On Thursday morning, the minister of production and economic resources in North Darfur Adel Mahjoub Hussein told the Dubai-based al-Hadath TV that “there are consultations to form a military council to take over power after President Bashir stepped down”.
According to CNN, the former head of state has been placed under house arrest and Sudanese army have reportedly surrounded Bashir's palace to keep him from escaping.
All political prisoners jailed by the Bashir government have been reportedly released.
Bashir, who is an indicted war criminal at the International Criminal Court for his alleged war crimes in Darfur, has been facing street protests for months calling for his resignation.
Last December, mass protests against Bashir’s three-decade rule erupted in Khartoum over the country’s spiralling economic woes that have over the past year seen inflation rates spike to the third highest in the world.
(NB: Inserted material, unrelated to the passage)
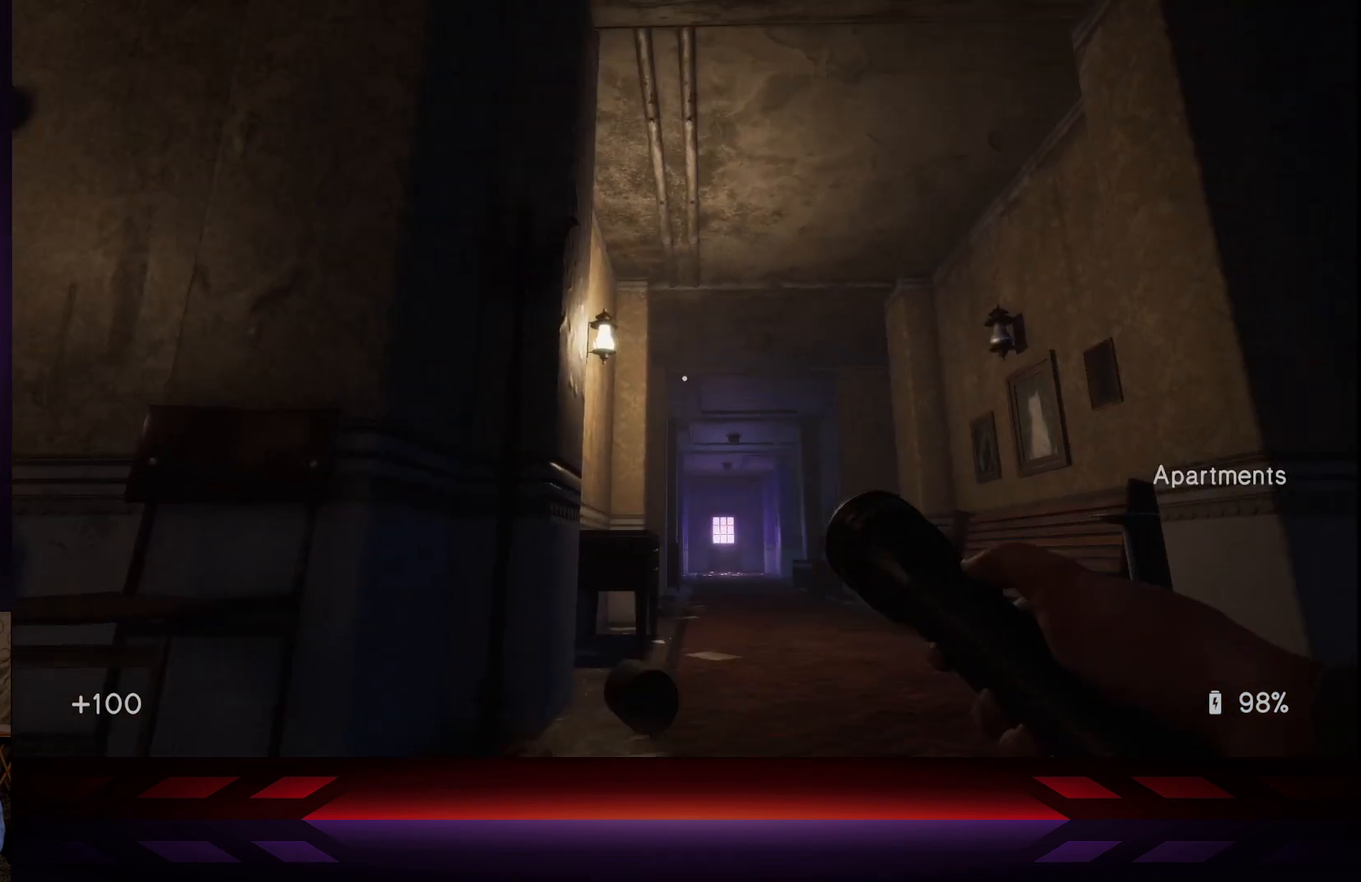
{"buttons": [], "left_stick": "center", "right_stick": "center", "events": [[317, "right_stick", "down-right"], [417, "right_stick", "center"]]}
The shortages of basic commodities such as bread — the most consumed food item — were reported to be critical, while petrol stations had also run out of fuel. The protests then evolved to demand removal of Bashir with the protesters urging the army to help remove the president.
Tens of thousands of people have since been on the streets chanting anti-government slogans. Since Saturday, thousands of people have been maintaining a protest vigil outside military headquarters demanding Bashir removal.
In the midst of all the protest, one face and voice has remained clear that of Alaa Salah, a 22-year-old architecture student in Khartoum and who has since become the symbol of the popular protests.
On Monday evening, she was captured on camera on top of a car leading the demonstration in a song. The photo has since gone viral and viewed so widely.
“The day they took the photo, I went to 10 different gatherings and read a revolutionary poem. It makes people very enthusiastic. In the beginning, I found a group of about six women and I started singing, and they started singing with me, then the gathering became really big.” She said.
A line in the poem she read - “The bullet doesn’t kill. What kills is the silence of people” – is popular with protesters, and was chanted by demonstrators in January 2018 and during unrest in September 2013.
While she may look petite in her physique Salah is brave as a lion.
“I have practiced presenting at the university; I don’t have an issue with speaking in front of people and at big gatherings.”
Salah who does not come from a political family says she took to the streets to fight for a better Sudan.
“Our country is above any political parties and any sectarian divisions,” she said.
“I’m very glad that my photo let people around the world know about the revolution in Sudan… Since the beginning of the uprising I have been going out every day and participating in the demonstrations because my parents raised me to love our home,” She told the Guardian.
Salah comes from a simple Sudanese family and her mother is a fashion designer working with the traditional Sudanese Toub – the dress she captured wearing in the photographs – and her father owns a construction company.
The garment has since become a symbol of the female protesters, and Salah says she narrowly escaped arrest when she wore the toub at an earlier demonstration.
“The toub has a kind of power and it reminds us of the Kandakas,” Salah said.
Kandakas were queens of the Nubian kingdom of Kush, which ruled much of what is now modern-day Sudan more than 3,000 years ago.
Salah now says she has to rest her voice as her throat has become sore from all the chanting this week and with the downfall of Omar al-Bashir her work may be done for now and she can take a rest.